高手都不在話在,螻蟻算個屁!
「快……快跑!」有人兩腿哆嗦著,大難臨頭各自飛,傷員也顧不上了,屁滾尿流的往門外跑。
林逸風冷笑一聲,單腳挑起一柄長刀,著眼看時,已經破空而去,擦著嘍囉的額頭,咚一聲斜插在門框上。
尺長的刀身半根沒入,剩下的半截則嗡嗡作響,刀尾誇張的來回搖晃。
灰蛇幫的逃兵幾乎是同一時間,嚇的雙腿痠軟,撲通通原地下跪,老二不爭氣的往外洩水。
「我讓你們走了嗎?都給我滾回來!」林逸風喊了一聲,小弟們趕緊轉身,顫顫巍巍的爬到林逸風腳下。
「林……林大哥……您老有什麼吩咐嗎?」有人顫抖著問道。
林逸風慢悠悠的點燃一根菸,笑道:「我問你,是誰派你們來的?」
小弟下意識的看了眼疼的半死不活的綠毛,低頭道:「是……是我們自己來的,跟綠毛哥沒關係!」
綠毛一瞪眼,氣的腦袋直冒煙,你特麼的,這不是此地無銀三百兩嗎?變著花樣的出賣老子?

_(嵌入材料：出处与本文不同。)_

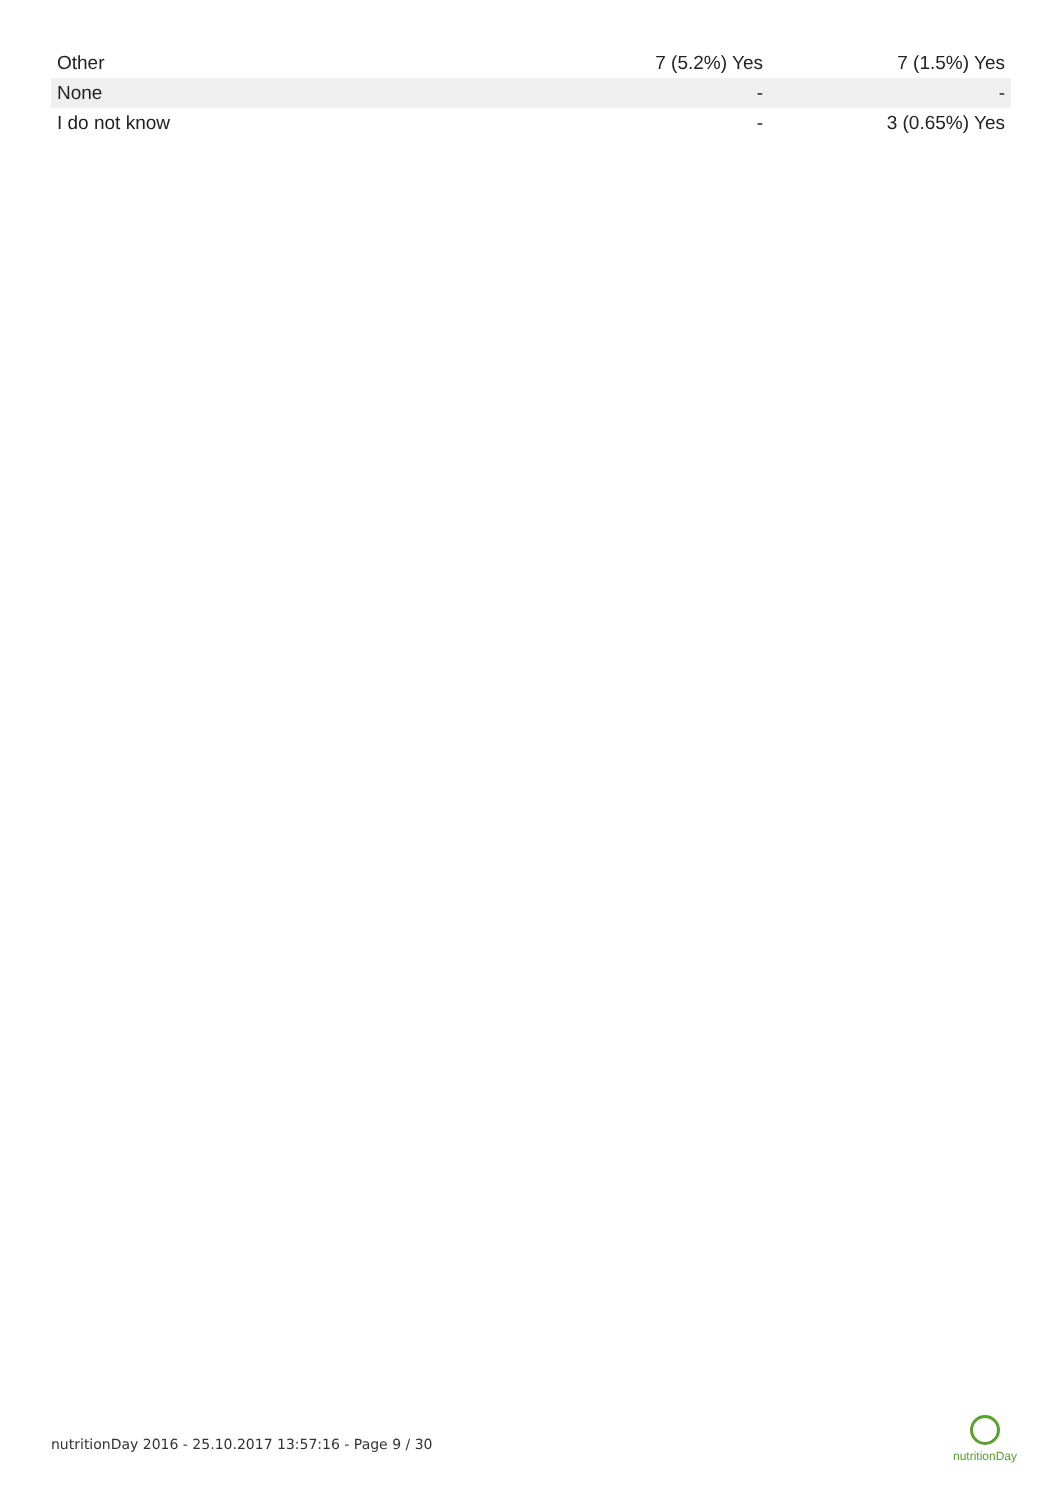| Other | 7 (5.2%) Yes | 7 (1.5%) Yes |
| None | - | - |
| I do not know | - | 3 (0.65%) Yes |
nutritionDay 2016 - 25.10.2017 13:57:16 - Page 9 / 30
nutritionDay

「什麼綠毛哥,就是一隻綠毛龜!」畢然走過去,一腳踢在綠毛屁股上。
林逸風也沒攔著,撿起一把血跡斑斑的砍刀,豎著往小弟眼前一插,眼神鋒利道:「我最後在問一遍,是誰派你們來的,幫我指出來,我就送你回家,否則的話,我就送你回老家!」
小弟當然知道回老家是什麼意思,可要他出賣綠毛和白萍萍,就算現在不被林逸風乾掉,事後這兩人也不會放過他。綠毛是什麼人他最清楚,白萍萍就更不用說了,憑白家在杭城的勢力,弄死他就跟碾死一隻螞蟻那樣簡單。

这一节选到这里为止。